Contractor Dunkin & Bush views safety and customer relationships as “core cultural values”

Deidre Dunkin will soon assume majority ownership of the firm and become its chief executive officer

Safety and Relationship Emphasis Breed Longevity for Dunkin & Bush

Age happens. But history, according to Tom Dunkin, is earned. Dunkin is the third-generation chief executive officer of Dunkin & Bush, Inc., the Seattle-based industrial painting contractor that is well into its seventh decade serving the Pacific Northwest. Dunkin, in fact, is himself easing into retirement and is handing the reins of the firm to his daughter Deidre, the current president who will assume majority ownership and an evergrowing hands-on role in managing company affairs with the beginning of 2008.

A 65-year history does indeed open doors for Dunkin & Bush and gives them a competitive edge. But the contractor also provides a day-to-day working model for success by placing an emphasis on safety and relationships with customers, suppliers and employees.

“We have a story to tell,” says Tom Dunkin.

Improving Safety

Tom Dunkin remembers days not so long ago when the coatings industry viewed an occasional accident in the field as “the cost of doing business.”
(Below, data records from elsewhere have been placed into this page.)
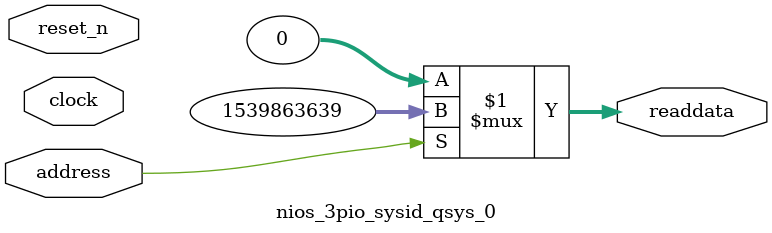
<source format=v>



// synthesis translate_off
`timescale 1ns / 1ps
// synthesis translate_on

// turn off superfluous verilog processor warnings 
// altera message_level Level1 
// altera message_off 10034 10035 10036 10037 10230 10240 10030 

module nios_3pio_sysid_qsys_0 (
               // inputs:
                address,
                clock,
                reset_n,

               // outputs:
                readdata
             )
;

  output  [ 31: 0] readdata;
  input            address;
  input            clock;
  input            reset_n;

  wire    [ 31: 0] readdata;
  //control_slave, which is an e_avalon_slave
  assign readdata = address ? 1539863639 : 0;

endmodule



</source>
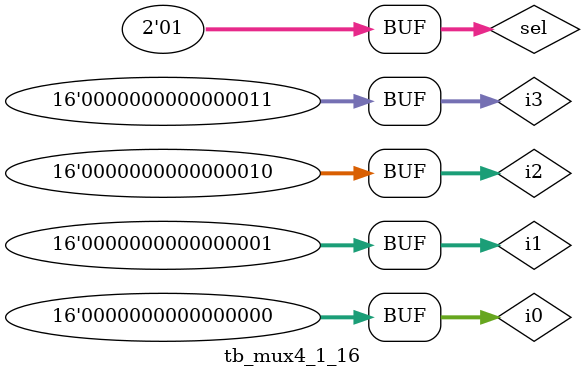
<source format=v>
`timescale 1ns / 1ps

module mux4_1_16(
		output reg [15:0] o,
		input [15:0] i0, i1, i2, i3,
		input [1:0] sel);
//	not(nsel, sel);
//	and(t1, i0, nsel), (t2, i1, sel);
//	or(o, t1, t2);
	always @(sel, i0, i1, i2, i3)
	case(sel)
		2'b00: o = i0;
		2'b01: o = i1;
		2'b10: o = i2;
		2'b11: o = i3;
	endcase
endmodule

module tb_mux4_1_16;
	reg [15:0] i0, i1, i2, i3;
	reg [1:0] sel;
	wire [15:0] o;
	
	mux4_1_16 m(o, i0, i1, i2, i3, sel);
	
	initial
	begin
		i0=0; i1=1; i2 = 2; i3 = 3;
		#10 sel=0;
		#10 sel=1;
		#10 sel=2'b10;
		#10 sel=0;
		#10 sel=3;
		#10 sel=1;
	end
endmodule

</source>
“The industrial coatings industry had mediocre safety statistics in the early 1980s. But we started to view that as being unacceptable.”

Dunkin hired a full-time safety director in the early 1980s, becoming one of the first in the Northwest to do so.
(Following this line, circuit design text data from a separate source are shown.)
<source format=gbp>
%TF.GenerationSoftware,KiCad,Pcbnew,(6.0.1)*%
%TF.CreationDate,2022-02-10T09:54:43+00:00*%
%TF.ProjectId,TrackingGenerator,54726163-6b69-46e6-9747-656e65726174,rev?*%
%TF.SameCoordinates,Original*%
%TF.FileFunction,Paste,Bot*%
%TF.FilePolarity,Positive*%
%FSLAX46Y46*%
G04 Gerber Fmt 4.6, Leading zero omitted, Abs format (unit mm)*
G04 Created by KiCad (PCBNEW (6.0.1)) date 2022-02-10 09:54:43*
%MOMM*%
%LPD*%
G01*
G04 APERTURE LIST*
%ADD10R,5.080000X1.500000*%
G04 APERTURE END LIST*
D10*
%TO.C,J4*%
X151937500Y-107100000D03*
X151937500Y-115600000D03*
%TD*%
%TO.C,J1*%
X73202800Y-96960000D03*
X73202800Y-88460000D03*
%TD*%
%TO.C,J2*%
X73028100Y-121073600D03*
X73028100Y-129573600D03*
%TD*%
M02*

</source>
“At first we’d look at that and say, ‘Where’s the return on that?’ But it’s an idea we really got behind and have since committed a lot of resources to developing our safety culture, and ingraining it deeply into our company culture.”
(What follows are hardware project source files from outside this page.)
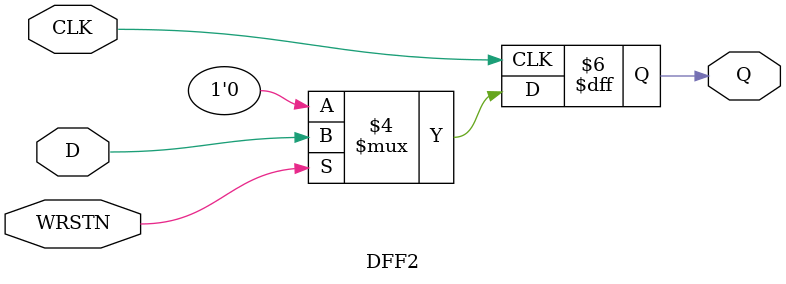
<source format=v>
module DFF2(WRSTN,CLK,D,Q);
  
input WRSTN;
input CLK;
input D;
output Q;

 reg Q;
 always @ (posedge CLK)
 if  (!WRSTN)
   Q=0;
 else Q <= D;
endmodule
</source>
Once accidents went down, Dunkin found there was, in fact, a return on safety that could be seen on the bottom line, if indirectly. Productivity improved, as did customer relationships. Customers didn’t want an injury occurring on their property any more than Dunkin wanted to see any of his people injured.The Long Haul

Dunkin says some of the facilities at which his company performs regular maintenance painting have not had a recordable accident for up to 14 years. Statistics such as these have made it challenging to keep raising the bar on safety standards — “How do you improve from zero recordable?” he asks — but the company finds ways. For example, the company has a short-service employee program that makes new hires and shortterm employees readily identifiable to experienced crew members.